Er möchte auch das entwickeln, was er "bakterielle Biofilm-Elektrophysiologie" nennt: Techniken zur direkten Untersuchung der elektrischen Aktivität in Bakterien, wie Neurowissenschaftler das Gehirn seit Jahrzehnten untersuchen. Werkzeuge, die für Bakterien entwickelt wurden, wären ein großer Segen, sagte Elisa Masi, eine Forscherin an der Universität von Florenz in Italien, die Elektroden für Neuronen verwendet hat, um die elektrische Aktivität in Bakterien zu erfassen. "Wir sprechen über Zellen, die wirklich sehr, sehr klein sind", sagte sie. "Es ist schwierig, ihre Stoffwechselaktivität zu beobachten, und es gibt keine spezifische Methode" zur Messung ihrer elektrischen Signale.

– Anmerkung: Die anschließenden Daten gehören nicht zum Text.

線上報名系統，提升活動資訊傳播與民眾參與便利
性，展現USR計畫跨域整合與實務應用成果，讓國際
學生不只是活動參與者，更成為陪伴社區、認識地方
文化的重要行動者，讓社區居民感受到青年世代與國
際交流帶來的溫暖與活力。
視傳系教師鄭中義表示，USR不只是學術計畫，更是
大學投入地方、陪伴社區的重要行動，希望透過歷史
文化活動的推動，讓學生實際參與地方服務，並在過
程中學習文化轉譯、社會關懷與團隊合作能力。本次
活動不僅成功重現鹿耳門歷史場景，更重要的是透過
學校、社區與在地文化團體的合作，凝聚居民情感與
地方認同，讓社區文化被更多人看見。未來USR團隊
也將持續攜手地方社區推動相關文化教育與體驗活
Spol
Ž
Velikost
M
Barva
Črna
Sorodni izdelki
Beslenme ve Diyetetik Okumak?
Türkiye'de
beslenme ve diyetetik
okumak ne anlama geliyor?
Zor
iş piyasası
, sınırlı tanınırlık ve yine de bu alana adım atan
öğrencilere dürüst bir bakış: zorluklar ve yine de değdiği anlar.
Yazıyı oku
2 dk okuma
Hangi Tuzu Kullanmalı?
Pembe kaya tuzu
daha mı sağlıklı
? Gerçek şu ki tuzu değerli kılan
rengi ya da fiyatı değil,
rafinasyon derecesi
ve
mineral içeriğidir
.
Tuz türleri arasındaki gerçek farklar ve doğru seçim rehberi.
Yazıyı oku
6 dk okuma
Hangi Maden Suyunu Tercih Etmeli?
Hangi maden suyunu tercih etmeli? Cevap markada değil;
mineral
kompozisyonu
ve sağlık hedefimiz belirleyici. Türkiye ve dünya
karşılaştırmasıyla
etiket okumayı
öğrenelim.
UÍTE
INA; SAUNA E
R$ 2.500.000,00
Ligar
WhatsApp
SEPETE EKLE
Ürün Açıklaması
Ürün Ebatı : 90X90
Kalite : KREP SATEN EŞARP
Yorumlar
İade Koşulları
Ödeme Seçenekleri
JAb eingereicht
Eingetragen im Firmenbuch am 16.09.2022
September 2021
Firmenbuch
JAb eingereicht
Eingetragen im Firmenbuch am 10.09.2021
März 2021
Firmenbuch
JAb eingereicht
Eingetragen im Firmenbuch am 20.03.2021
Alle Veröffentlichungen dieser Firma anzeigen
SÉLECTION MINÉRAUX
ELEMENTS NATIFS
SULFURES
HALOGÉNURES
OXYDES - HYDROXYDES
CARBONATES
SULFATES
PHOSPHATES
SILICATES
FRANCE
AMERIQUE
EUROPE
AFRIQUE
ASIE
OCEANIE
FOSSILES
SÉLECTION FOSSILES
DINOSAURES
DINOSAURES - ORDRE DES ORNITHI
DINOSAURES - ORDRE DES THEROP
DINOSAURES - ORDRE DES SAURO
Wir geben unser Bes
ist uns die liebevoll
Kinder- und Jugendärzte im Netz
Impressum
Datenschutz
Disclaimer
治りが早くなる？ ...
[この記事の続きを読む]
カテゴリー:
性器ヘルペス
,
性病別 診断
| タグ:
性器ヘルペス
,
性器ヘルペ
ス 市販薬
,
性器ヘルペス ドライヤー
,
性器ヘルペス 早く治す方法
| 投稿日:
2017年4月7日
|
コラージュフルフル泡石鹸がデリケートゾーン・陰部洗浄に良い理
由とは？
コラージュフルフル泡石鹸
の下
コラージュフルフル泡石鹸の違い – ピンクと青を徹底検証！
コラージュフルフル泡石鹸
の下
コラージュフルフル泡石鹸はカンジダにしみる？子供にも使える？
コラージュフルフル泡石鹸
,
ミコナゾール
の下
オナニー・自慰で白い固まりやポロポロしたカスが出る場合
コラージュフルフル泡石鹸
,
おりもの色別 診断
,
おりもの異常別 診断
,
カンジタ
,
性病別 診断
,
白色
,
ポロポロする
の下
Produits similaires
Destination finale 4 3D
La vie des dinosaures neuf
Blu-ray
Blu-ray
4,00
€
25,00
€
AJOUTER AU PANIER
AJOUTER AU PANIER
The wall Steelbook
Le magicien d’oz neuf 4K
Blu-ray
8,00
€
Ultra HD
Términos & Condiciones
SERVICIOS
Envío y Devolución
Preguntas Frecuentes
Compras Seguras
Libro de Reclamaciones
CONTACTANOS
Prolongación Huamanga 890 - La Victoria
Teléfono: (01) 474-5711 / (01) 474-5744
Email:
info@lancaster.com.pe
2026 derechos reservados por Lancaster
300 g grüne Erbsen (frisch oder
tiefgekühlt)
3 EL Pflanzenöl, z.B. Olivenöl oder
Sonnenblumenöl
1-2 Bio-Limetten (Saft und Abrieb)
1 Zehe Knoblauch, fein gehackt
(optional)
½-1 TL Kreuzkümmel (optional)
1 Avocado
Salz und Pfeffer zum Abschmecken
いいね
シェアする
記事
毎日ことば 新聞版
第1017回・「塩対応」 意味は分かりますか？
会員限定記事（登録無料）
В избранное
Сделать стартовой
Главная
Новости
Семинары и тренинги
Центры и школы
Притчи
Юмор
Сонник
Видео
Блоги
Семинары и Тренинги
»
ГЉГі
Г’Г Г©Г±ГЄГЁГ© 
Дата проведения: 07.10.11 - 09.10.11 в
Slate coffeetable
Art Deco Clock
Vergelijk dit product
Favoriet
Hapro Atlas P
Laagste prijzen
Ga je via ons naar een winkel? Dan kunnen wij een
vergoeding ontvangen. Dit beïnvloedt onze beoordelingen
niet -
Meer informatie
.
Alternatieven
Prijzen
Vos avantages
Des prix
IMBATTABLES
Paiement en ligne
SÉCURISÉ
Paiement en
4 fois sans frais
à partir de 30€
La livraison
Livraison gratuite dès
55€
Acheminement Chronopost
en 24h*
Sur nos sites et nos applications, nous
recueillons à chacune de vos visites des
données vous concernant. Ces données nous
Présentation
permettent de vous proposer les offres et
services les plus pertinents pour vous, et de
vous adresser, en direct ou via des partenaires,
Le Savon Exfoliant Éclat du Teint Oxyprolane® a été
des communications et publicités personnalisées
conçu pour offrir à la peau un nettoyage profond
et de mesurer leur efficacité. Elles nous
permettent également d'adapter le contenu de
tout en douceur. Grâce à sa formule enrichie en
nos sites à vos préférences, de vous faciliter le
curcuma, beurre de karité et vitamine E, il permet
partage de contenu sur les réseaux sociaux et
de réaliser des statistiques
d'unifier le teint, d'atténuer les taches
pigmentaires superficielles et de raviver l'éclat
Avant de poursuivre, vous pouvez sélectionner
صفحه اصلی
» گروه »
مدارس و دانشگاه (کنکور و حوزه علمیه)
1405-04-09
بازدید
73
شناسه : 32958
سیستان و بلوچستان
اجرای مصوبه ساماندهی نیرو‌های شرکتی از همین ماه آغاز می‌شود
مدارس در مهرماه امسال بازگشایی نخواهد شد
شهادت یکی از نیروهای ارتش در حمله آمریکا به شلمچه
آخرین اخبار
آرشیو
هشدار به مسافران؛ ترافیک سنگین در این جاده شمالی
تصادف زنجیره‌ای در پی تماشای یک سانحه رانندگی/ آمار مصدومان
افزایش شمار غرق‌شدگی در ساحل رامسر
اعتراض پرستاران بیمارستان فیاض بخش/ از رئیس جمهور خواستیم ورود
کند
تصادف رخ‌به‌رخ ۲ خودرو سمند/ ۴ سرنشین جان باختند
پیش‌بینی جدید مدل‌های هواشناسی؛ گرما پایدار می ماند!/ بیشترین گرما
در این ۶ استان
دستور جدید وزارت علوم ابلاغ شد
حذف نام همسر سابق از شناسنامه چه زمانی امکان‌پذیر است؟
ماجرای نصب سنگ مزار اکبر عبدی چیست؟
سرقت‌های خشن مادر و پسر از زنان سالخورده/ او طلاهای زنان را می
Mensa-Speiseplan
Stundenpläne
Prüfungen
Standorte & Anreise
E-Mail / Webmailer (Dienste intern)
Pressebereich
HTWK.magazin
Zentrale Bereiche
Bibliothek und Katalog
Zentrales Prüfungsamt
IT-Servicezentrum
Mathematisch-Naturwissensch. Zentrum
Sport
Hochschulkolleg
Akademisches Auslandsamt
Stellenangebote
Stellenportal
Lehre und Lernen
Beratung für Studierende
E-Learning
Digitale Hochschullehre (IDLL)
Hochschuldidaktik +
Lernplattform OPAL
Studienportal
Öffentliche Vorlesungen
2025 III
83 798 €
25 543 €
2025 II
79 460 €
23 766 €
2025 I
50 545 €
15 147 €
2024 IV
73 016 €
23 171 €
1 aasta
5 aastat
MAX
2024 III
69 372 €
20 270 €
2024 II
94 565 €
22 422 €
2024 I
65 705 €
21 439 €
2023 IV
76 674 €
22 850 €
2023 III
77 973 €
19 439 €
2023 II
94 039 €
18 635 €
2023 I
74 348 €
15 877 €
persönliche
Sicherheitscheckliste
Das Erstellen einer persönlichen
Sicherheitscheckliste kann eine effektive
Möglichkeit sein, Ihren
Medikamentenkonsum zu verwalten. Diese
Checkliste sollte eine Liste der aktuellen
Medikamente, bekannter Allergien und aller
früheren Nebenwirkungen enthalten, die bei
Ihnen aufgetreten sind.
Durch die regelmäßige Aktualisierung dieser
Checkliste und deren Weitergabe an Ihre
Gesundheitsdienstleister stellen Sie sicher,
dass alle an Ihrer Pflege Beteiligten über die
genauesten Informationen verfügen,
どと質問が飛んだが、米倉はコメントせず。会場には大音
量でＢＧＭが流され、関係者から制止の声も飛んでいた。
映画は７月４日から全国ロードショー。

Süel und seine Kollegen entwickeln jetzt solche Werkzeuge als Teil einer lex, iongefüllten natürlichen Umgebung wie dem Ozean. "Jetzt denken wir an [Bakterien] als Meister der Manipulation von Elektronen und Ionen in ihrer Umgebung. Es ist sehr, sehr weit entfernt von der Art und Weise, wie wir sie als sehr vereinfachende Organismen angesehen haben."

"Schritt für Schritt stellen wir fest, dass all die Dinge, von denen wir glauben, dass sie Bakterien nicht tun, tatsächlich tun", sagte Wingreen. "Es verdrängt uns von unserem Sockel."

Nachdruck mit freundlicher Genehmigung des Quanta Magazine, einer redaktionell unabhängigen Veröffentlichung der Simons Foundation, deren Aufgabe es ist, das Verständnis der Öffentlichkeit für die Wissenschaft zu verbessern, indem Forschungsentwicklungen und -trends in den Bereichen Mathematik sowie Physik und Biowissenschaften behandelt werden.